**TASK DETAILS**.
Apart from the pictures, return every line of the listing exactly.

==== SOURCE MATERIAL ====

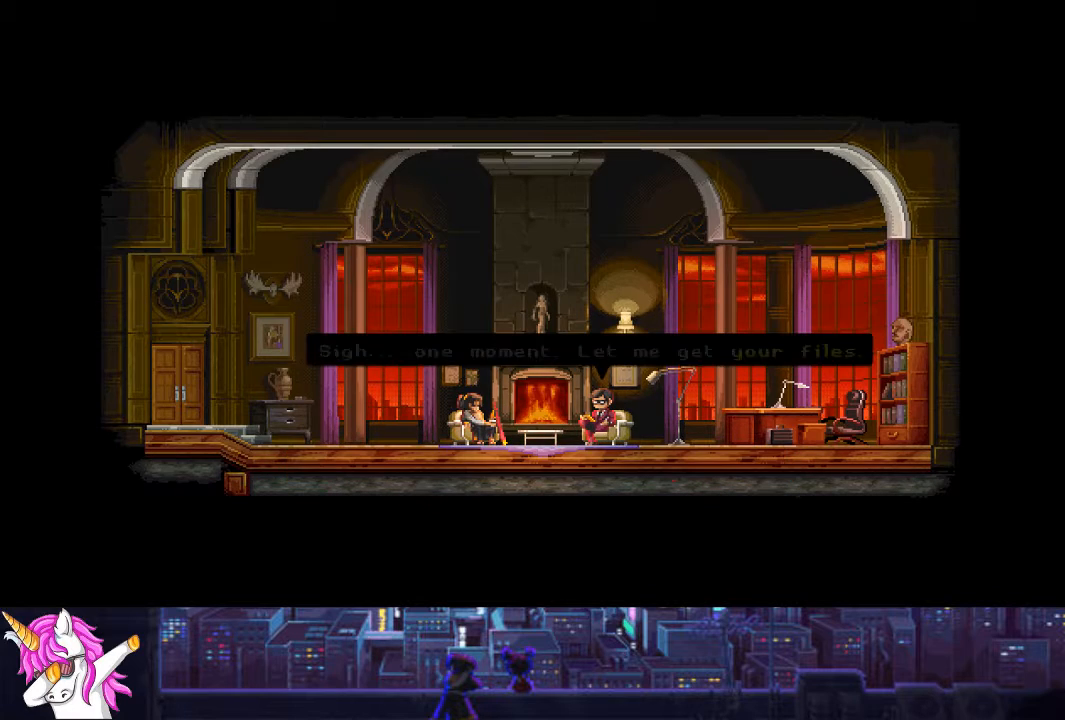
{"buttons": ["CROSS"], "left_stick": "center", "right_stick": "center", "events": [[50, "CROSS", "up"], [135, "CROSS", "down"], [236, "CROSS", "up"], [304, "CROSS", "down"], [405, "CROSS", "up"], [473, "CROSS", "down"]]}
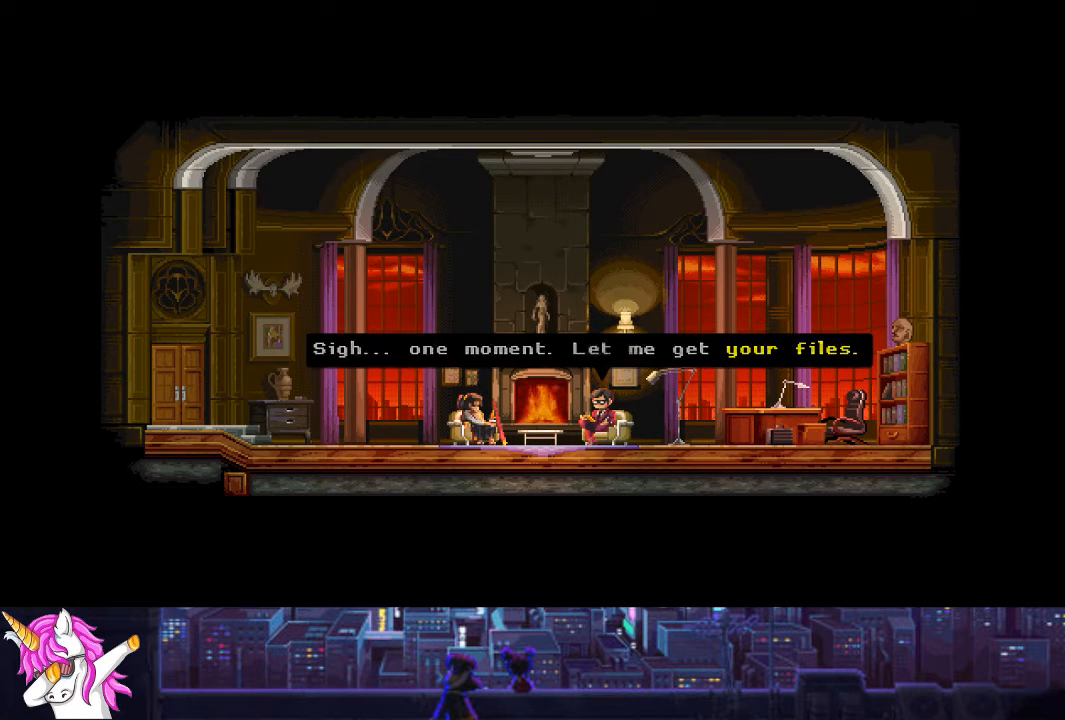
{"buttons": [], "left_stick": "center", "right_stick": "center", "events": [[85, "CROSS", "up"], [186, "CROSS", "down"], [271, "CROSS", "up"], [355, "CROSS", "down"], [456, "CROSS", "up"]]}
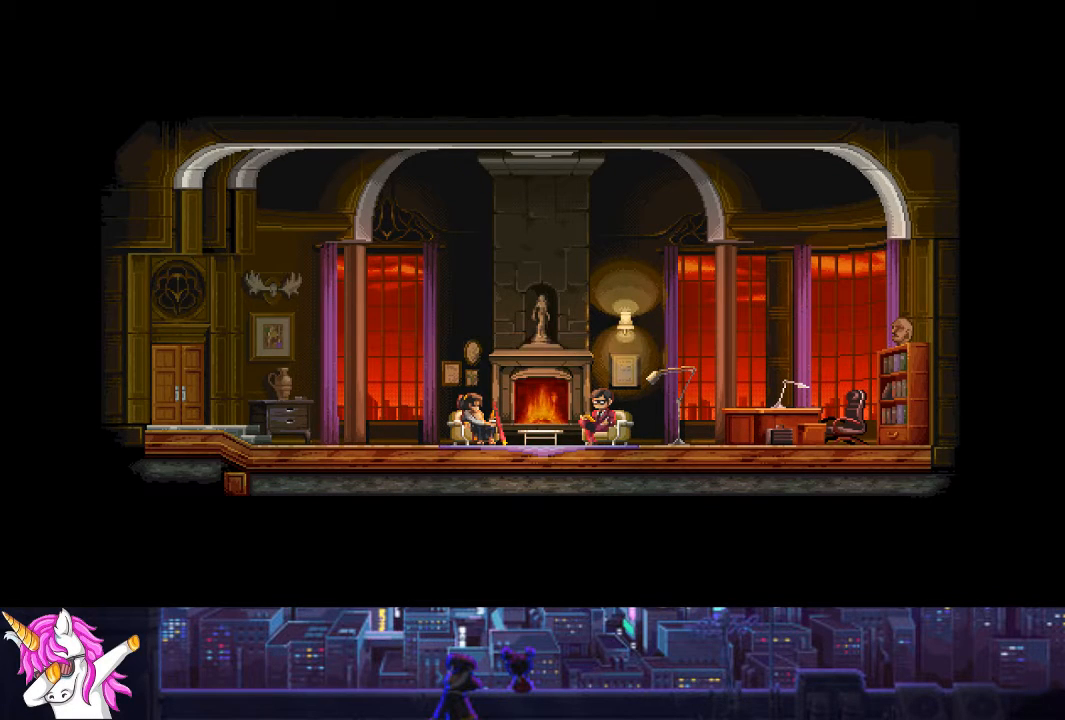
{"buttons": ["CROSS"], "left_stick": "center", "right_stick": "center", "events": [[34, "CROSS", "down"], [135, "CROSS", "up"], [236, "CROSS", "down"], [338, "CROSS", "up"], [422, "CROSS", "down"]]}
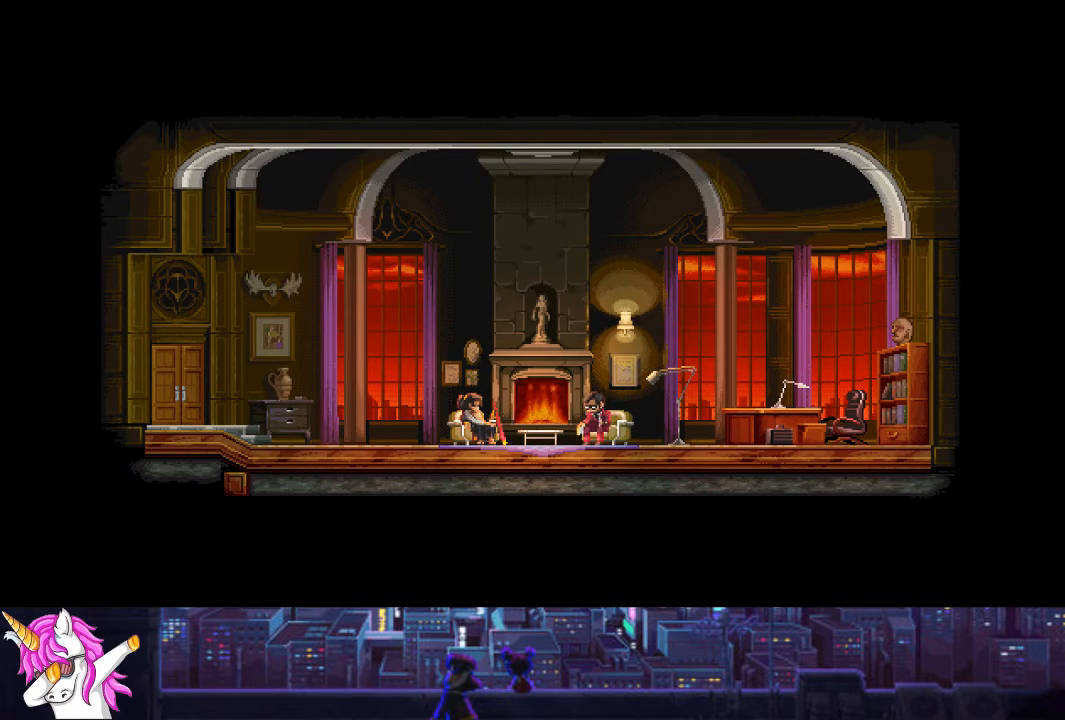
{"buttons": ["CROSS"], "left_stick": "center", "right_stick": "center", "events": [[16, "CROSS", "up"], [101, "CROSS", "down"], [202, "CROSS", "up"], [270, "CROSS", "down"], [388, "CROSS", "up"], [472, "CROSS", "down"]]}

====

**EXPECTED ANSWER**.
{"buttons": ["CROSS"], "left_stick": "center", "right_stick": "center", "events": [[50, "CROSS", "up"], [135, "CROSS", "down"], [236, "CROSS", "up"], [304, "CROSS", "down"], [405, "CROSS", "up"], [473, "CROSS", "down"]]}
{"buttons": [], "left_stick": "center", "right_stick": "center", "events": [[85, "CROSS", "up"], [186, "CROSS", "down"], [271, "CROSS", "up"], [355, "CROSS", "down"], [456, "CROSS", "up"]]}
{"buttons": ["CROSS"], "left_stick": "center", "right_stick": "center", "events": [[34, "CROSS", "down"], [135, "CROSS", "up"], [236, "CROSS", "down"], [338, "CROSS", "up"], [422, "CROSS", "down"]]}
{"buttons": ["CROSS"], "left_stick": "center", "right_stick": "center", "events": [[16, "CROSS", "up"], [101, "CROSS", "down"], [202, "CROSS", "up"], [270, "CROSS", "down"], [388, "CROSS", "up"], [472, "CROSS", "down"]]}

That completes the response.